** Opening TASK DATA block **

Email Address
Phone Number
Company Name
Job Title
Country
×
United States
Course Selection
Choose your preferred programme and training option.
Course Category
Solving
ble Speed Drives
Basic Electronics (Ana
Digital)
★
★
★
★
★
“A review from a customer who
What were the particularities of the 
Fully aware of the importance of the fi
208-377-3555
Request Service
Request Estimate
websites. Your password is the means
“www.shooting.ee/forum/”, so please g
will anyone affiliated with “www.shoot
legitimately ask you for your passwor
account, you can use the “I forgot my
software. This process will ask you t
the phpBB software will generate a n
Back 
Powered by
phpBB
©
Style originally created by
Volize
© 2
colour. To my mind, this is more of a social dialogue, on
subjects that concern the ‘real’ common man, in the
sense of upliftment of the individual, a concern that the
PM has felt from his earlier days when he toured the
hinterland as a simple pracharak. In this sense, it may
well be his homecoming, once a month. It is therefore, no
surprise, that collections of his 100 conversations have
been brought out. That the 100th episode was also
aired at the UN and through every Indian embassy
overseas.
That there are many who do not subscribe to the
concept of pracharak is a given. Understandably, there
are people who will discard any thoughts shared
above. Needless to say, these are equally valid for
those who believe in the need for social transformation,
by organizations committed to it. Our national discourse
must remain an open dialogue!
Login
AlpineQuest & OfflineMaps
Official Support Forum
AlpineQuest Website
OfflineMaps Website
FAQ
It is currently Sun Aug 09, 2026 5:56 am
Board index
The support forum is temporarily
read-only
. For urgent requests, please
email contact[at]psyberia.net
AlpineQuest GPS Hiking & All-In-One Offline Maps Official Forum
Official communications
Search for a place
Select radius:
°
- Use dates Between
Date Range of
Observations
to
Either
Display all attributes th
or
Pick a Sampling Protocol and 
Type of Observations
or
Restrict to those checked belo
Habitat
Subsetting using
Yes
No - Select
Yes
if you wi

** Closing TASK DATA block **

» DIRECTIVE:
Copy out each line of the entries where the word "those" is found.

» WRITTEN SOLUTION:
those who believe in the need for social transformation,
Restrict to those checked belo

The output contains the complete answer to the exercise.